A few weeks ago, the three siblings I grew up with all came to visit along with our mother. We four kids try to see each other individually a few times a year but rarely are we all together at the same time, being dispersed around the country. I wish I could just run over to dinner at my sister's, have a beer with my older brother, go to the theater with my younger brother, laugh with their spouses, play with their kids all a lot more often. Not every family gets along and we're lucky to actually like and admire each other.

Photographer Nicholos Nixon took Forty Portraits in Forty Years of his wife and her three sisters. I love to imagine my siblings and I in a project like this, with Brian in the photographs with us.


11.10.2015

Gloria



Sunday night I heard Gloria Steinem in conversation with Cheryl Strayed at a sold-out Benaroya Hall benefit for Hedgebrook, a women's writing retreat center on Whidby Island (the only place of its kind in the world and where I dream of someday having a residency in one of their cozy cottages). Gloria is on tour for her new book My Life on the Road, part of which she wrote at Hedgebrook. My friend Julie accompanied me, along with her daughter Fern still in utero. Tiny baby Fern surely felt the high energy, intensity and camaraderie in the beautiful symphony hall. Her mom and I were riveted and emotional throughout the evening.

A few of Gloria's great quotes from the evening:

Travel is the reason I have hope.

Telling our story is the most revolutionary act.

Your story is your credibility.

All social change comes from talking circles.

Change grows up like a tree, not from the top down.

Don't listen to me, listen to yourselves. 

Women grow more radical with age whereas men tend to grow more conservative with age.

Just as women deserve to be whole people, so do men. 

The biggest obstacle to Equal Rights Amendment is that people think we already have it.

I was shocked and deeply mortified to realize I was one of these people who assumed the Equal Rights Amendment had long ago been ratified - but no. It needs to be ratified state-by-state and 15 states have yet to do so. It is beyond appalling that this legislation from 1923 has not been passed, despite being introduced in every Congress since 1982.

There is so much work yet to be done, and all of us in the crowd were electrified and inspired. Gloria sent us all off into the night, telling us to greet a few people in the crowd we didn't know, as we might find a new friend, a new job, a new lover, a new community. Indeed, this is community building from the ground up.

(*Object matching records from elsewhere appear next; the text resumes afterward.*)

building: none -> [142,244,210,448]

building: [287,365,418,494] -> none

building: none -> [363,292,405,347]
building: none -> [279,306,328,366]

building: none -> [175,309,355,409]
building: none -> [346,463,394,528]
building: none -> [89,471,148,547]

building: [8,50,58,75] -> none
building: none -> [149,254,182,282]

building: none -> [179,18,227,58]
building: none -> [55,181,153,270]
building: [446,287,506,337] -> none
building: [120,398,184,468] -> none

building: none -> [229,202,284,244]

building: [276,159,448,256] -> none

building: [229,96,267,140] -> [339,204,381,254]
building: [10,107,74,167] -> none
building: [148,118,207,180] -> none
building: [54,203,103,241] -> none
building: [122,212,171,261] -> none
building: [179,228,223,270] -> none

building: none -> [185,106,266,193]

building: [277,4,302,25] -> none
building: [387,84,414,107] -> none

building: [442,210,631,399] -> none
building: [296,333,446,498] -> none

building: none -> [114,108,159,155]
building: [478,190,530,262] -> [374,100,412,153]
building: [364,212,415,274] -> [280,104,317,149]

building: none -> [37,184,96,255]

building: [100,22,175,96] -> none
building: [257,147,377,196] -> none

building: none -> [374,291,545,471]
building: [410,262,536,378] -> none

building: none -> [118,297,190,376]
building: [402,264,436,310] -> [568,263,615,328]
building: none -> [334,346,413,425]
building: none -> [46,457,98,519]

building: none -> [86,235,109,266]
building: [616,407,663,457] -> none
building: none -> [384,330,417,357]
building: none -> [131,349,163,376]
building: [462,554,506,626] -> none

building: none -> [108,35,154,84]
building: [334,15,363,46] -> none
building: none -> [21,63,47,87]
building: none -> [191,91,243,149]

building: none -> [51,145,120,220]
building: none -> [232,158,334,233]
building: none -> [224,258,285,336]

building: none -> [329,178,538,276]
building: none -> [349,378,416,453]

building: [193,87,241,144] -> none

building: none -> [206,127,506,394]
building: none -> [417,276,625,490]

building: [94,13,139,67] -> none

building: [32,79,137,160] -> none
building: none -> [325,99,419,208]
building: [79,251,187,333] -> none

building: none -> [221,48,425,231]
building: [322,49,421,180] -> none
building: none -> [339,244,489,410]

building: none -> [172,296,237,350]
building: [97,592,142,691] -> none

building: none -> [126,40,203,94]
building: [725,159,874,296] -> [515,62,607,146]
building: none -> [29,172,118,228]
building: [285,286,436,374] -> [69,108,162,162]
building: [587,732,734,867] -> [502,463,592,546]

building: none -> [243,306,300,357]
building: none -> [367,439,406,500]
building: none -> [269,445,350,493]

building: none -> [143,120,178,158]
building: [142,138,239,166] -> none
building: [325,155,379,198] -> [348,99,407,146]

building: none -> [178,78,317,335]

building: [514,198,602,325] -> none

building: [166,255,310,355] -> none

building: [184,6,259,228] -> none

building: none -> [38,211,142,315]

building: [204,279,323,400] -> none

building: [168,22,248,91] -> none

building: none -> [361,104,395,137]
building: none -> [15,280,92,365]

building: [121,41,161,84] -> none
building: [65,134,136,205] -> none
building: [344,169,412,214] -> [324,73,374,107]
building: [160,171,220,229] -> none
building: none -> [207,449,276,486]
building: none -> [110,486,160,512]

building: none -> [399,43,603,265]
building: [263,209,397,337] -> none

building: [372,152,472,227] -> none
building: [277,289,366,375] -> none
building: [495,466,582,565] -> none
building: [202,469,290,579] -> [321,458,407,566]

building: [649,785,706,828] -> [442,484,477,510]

Thank you, Gloria for leading the charge.






10.26.2015

Georgia's First Birthday


Georgia turned one last week. After being a calm and easy baby, she has recently morphed into a very opinionated and determined little girl. She points insistently and/or shrieks like a banshee for everything she wants, squirrels food in her cheeks and crawls fast to keep up with her brother (she loves me, but she adores him). She's very social and gave me a workout at a friend's housewarming party as she explored every nook and cranny. Sometimes, she likes to sit quietly to flip through books, squealing at the pictures. She has lengthy nodding conversations with her Daddy, both of them smiling and bobbing their heads like courting mallard ducks or polite old Japanese ladies. On walks in her stroller, she strains against the harness to engage with the world, to get closer to dogs and ducks and people and all the action. She rocks her whole body to music or twists from her waist and claps her hands. She hoards remote controls and can turn the stereo on. off. on. off. When I'm in the kitchen, she'll come pull herself up to hold onto my jeans and suck her left thumb, hanging out with me. 

One year old...such a milestone and such a fleeting moment in time. I took advantage of the occasion to schedule a photoshoot with Julie Nimmergut of The Hidden Lens. Thank you for all the great shots, Julie!